At the Office of Biotechnology at The University of Texas Health Science Center at Houston, Dr. Conyers is working on what he calls “the holy grail of cardiac imaging,” a diagnostic tool for detecting vulnerable plaques before they become rupture-prone and well before the onset of a heart patient’s symptoms.
Vulnerable plaques are pools of lipid and cellular debris within the arterial wall that can become highly inflamed and rupture, leading to a sudden heart attack or stroke. Because vulnerable plaques don’t always produce significant stenosis, detecting them with CT is currently not possible.
“We want to develop angiographic dyes that can specifically detect the lipid building behind the arterial wall, where these vulnerable plaques are growing,” Dr. Conyers says. “We want to target the disease site at the earliest possible stage, improving on current contrast agents that don’t have the capability of honing in on the rupture-prone lesions.”
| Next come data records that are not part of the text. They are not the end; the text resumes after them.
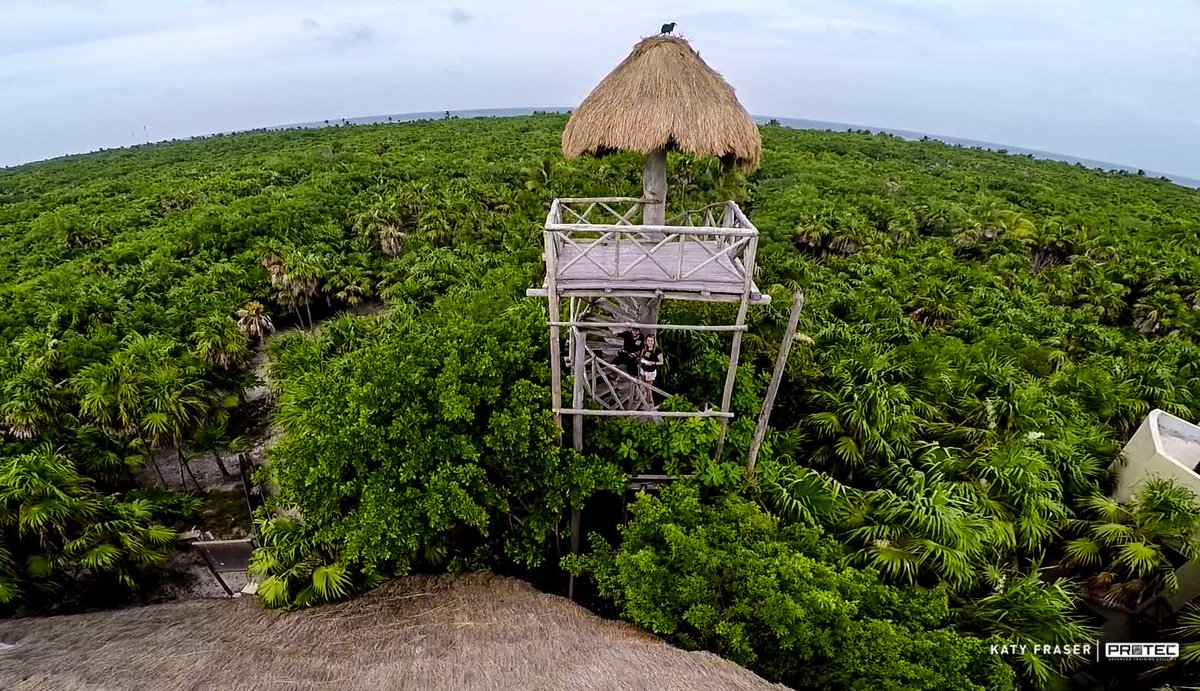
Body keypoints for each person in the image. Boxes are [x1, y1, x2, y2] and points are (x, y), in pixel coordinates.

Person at [638, 335, 664, 407]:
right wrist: (642, 360)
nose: (650, 342)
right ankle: (644, 398)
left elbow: (661, 362)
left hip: (651, 371)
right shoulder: (645, 348)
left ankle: (649, 402)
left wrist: (652, 363)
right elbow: (641, 356)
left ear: (654, 341)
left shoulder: (657, 350)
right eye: (648, 341)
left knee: (648, 387)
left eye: (651, 341)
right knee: (642, 384)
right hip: (643, 369)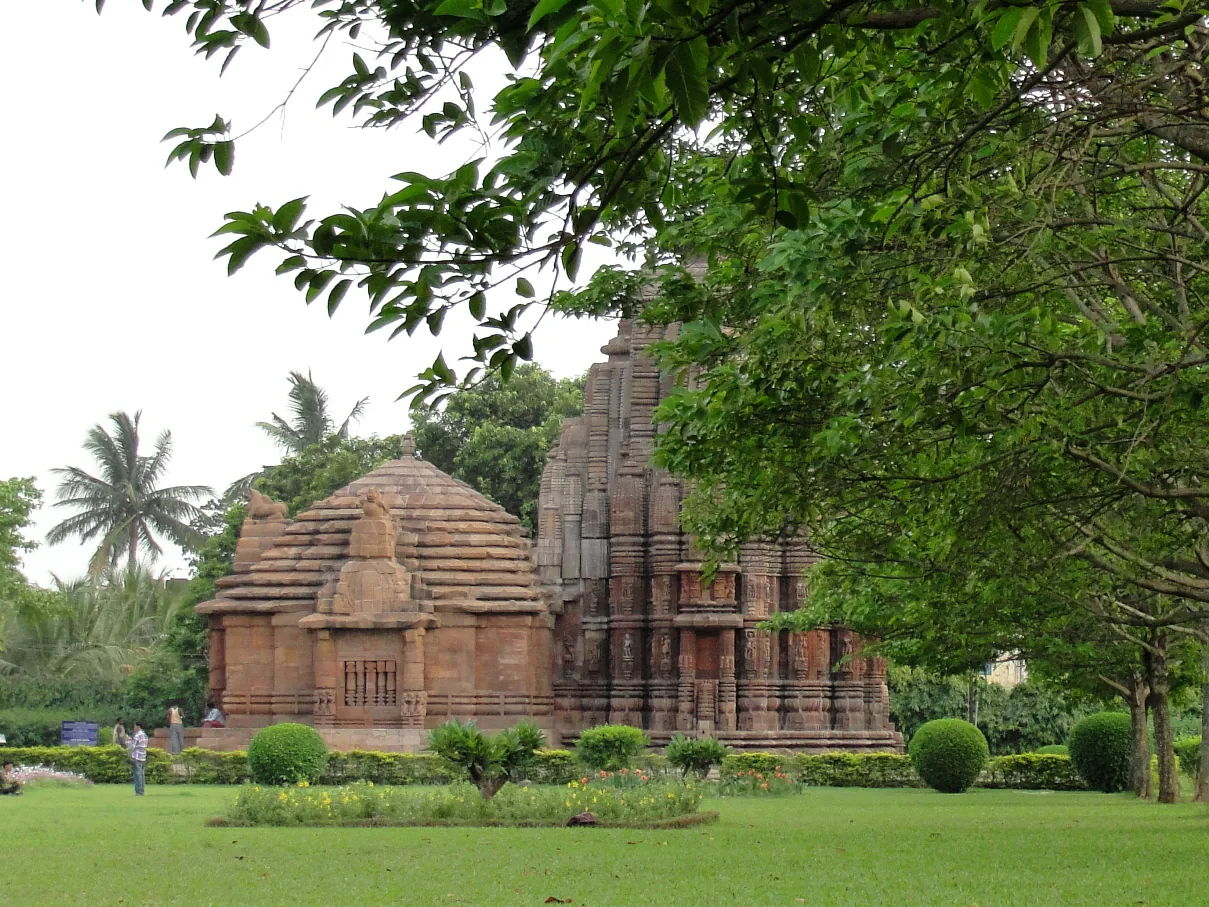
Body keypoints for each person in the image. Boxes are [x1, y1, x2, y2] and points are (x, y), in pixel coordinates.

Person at [129, 721, 148, 796]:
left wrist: (128, 742)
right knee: (141, 775)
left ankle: (139, 792)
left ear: (138, 727)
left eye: (134, 726)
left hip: (136, 756)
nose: (134, 728)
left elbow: (132, 746)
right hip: (143, 756)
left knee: (137, 775)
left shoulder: (137, 735)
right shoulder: (145, 735)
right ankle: (142, 791)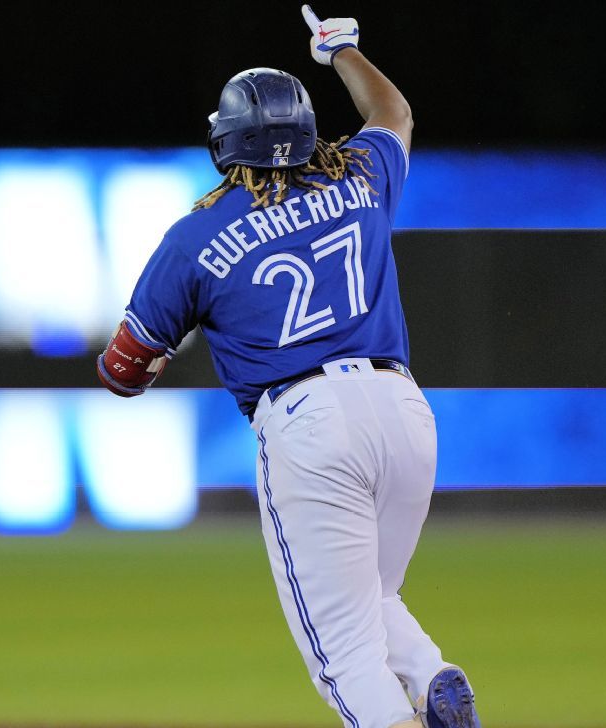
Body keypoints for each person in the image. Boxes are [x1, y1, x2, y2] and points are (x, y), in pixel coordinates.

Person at [95, 6, 481, 728]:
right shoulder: (361, 177)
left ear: (224, 141)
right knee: (372, 598)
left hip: (309, 423)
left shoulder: (197, 235)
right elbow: (392, 111)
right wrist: (342, 52)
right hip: (403, 409)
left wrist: (151, 350)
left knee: (343, 656)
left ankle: (418, 694)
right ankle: (430, 678)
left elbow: (124, 367)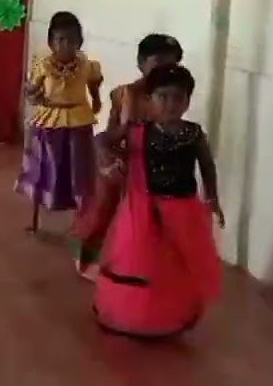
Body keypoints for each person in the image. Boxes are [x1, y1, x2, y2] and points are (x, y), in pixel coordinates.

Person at [94, 64, 225, 339]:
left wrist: (212, 198)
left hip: (182, 209)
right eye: (163, 97)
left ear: (187, 101)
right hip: (143, 209)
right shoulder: (136, 130)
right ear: (149, 100)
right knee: (140, 261)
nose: (170, 104)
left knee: (173, 264)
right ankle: (130, 315)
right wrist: (107, 158)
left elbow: (207, 166)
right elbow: (103, 140)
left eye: (178, 97)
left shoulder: (194, 134)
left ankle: (166, 318)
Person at [72, 33, 183, 277]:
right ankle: (85, 256)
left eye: (172, 65)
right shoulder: (125, 94)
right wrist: (115, 146)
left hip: (153, 165)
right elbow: (111, 134)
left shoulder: (174, 97)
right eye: (158, 63)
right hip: (122, 159)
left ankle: (142, 263)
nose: (165, 71)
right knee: (103, 208)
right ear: (141, 64)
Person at [17, 11, 103, 233]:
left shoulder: (87, 65)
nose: (66, 45)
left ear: (80, 41)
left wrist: (96, 100)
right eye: (60, 39)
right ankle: (35, 217)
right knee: (45, 167)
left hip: (79, 121)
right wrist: (34, 97)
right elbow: (32, 93)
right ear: (51, 42)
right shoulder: (44, 66)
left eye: (72, 39)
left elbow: (93, 84)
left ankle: (80, 222)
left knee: (79, 170)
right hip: (50, 122)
To do this, Dr. Conyers, assistant professor and director of the Office of Biotechnology, is researching how nanovectors can be utilized to carry the angiographic dyes directly to the site of vulnerable plaques. The nanovectors used in Dr. Conyers’ laboratory are comprised of single-walled carbon nanotubes, liposomes, or C-60 buckyballs that entrap high quantities of contrast agent and can be labeled with plaque-specific recognition molecules. Researchers in the lab also are exploring ways of loading drug molecules within the nanovectors – a strategy that may afford the opportunity to combine detection and treatment.
“The imaging agent and drug agent would be released at the same time,” Dr. Conyers said. “Then we could monitor disease regression.”
The continued advancement of cardiac imaging will help physicians, including cardiologist James T. Willerson, M.D., president of the UT Health Science Center at Houston, provide the best treatment to their patients.
“Dr. Willerson is committed to making sure we are leaders in cardiac imaging in early detection,” Dr. Conyers says.